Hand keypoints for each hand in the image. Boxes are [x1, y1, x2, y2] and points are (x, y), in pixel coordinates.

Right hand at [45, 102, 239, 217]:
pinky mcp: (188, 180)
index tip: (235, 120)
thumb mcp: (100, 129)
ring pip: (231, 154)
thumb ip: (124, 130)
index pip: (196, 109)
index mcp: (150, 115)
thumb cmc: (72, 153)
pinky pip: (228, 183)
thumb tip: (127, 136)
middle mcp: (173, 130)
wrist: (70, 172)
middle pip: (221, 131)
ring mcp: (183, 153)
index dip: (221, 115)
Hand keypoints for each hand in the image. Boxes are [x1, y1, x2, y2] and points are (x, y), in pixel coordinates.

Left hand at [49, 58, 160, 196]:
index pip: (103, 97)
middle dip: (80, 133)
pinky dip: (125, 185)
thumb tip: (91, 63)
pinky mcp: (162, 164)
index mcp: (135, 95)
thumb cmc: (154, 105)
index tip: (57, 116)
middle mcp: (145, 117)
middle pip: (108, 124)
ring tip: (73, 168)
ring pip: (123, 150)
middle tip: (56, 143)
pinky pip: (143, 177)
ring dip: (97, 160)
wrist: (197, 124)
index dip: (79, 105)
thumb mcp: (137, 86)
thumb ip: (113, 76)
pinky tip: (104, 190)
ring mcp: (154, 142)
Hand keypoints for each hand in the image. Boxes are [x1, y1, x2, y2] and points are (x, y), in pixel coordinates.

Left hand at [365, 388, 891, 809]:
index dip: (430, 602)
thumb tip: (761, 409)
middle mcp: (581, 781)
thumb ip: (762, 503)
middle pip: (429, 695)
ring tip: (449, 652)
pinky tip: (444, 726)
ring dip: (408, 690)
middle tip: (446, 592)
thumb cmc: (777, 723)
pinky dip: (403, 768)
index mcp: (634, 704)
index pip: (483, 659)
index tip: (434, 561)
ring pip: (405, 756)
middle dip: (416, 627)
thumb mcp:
• • • • •
Quote exactly the lines running from the start of the listing above through the line where "thumb cmc: (72, 153)" is found, and output no other lines.

Hand keypoints for each hand in the image. Boxes are [x1, y1, x2, y2] and points are (x, y), in pixel coordinates.

Right hand at [45, 102, 239, 217]:
pinky mcp: (188, 180)
index tip: (235, 120)
thumb mcp: (100, 129)
ring pip: (231, 154)
thumb ip: (124, 130)
index pip: (196, 109)
index mcp: (150, 115)
thumb cmc: (72, 153)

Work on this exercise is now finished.